**Task A**
From the beach access thread, list the places the first post says would gain a fall and winter tourist attraction if beach driving were allowed.
**Task B**
Please summarize the beach access thread in two sentences.
**Task C**
Output the beach access thread from the words "Maybe if everyone" through the words "the beaches here.".

# 4X4 Beach Access



## Fireline20 (Oct 2, 2007)

Does anyone know the rational of prohibiting OTR's from driving on the beach say at State Parks.

I have written my State Legislators about this just this past week and have nothing back yet. But I believe SC should setup something like NC does at places like Ft Fisher, Carolina Beach around Wilmington and at the Outer Banks.

Maybe if everyone would send their local State Legislative Delegation an e-mail maybe we open something up. 

It would generate revenue as NC charges $10 a day or $40 for a full year at EACH of the beaches and would be a wonderful fall and winter tourist attraction to the Grand Strand and Charleston, Hilton Head.:fishing:


----------



## Big Worm (Mar 29, 2005)

WAAAAAAY too many people on our beaches on the grand strand. Never happen. I do believe you used to be able to drive on the beaches here.

**Dataset excerpts**
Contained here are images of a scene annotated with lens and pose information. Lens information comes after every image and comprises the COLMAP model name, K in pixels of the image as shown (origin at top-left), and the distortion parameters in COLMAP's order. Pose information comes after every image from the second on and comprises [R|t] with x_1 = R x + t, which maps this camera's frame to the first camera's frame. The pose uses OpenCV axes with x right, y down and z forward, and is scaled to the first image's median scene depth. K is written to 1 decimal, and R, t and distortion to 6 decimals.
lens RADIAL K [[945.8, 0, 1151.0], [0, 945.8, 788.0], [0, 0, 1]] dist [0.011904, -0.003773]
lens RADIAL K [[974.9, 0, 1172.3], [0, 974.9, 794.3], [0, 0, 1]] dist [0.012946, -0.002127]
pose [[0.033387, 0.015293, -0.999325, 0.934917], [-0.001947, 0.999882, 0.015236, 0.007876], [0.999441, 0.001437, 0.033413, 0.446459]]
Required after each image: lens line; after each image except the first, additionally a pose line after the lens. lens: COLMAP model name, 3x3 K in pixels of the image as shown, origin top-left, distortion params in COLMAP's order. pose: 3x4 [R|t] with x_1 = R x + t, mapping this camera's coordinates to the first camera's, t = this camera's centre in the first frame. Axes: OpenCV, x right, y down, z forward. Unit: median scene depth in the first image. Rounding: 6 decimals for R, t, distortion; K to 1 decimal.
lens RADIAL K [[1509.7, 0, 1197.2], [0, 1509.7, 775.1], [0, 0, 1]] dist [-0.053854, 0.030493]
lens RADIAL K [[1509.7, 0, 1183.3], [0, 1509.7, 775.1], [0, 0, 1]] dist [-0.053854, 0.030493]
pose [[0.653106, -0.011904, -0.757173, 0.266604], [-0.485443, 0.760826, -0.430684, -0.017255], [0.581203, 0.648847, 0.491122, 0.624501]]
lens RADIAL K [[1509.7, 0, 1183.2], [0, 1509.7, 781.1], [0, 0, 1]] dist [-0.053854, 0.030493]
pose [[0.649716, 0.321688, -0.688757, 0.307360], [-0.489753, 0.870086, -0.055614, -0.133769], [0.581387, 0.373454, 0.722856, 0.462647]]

**Your response A**
Grand Strand
Charleston
Hilton Head

**Your response B**
The first post asks why OTRs are barred from driving on beaches such as those at state parks, notes that the poster has written state legislators, and urges South Carolina to set up paid beach access like North Carolina's to bring in revenue and off-season tourists. A reply says the Grand Strand beaches are far too crowded for that ever to happen, though driving on them may once have been allowed.

**Your response C**
Maybe if everyone would send their local State Legislative Delegation an e-mail maybe we open something up. 

It would generate revenue as NC charges $10 a day or $40 for a full year at EACH of the beaches and would be a wonderful fall and winter tourist attraction to the Grand Strand and Charleston, Hilton Head.:fishing:


----------



## Big Worm (Mar 29, 2005)

WAAAAAAY too many people on our beaches on the grand strand. Never happen. I do believe you used to be able to drive on the beaches here.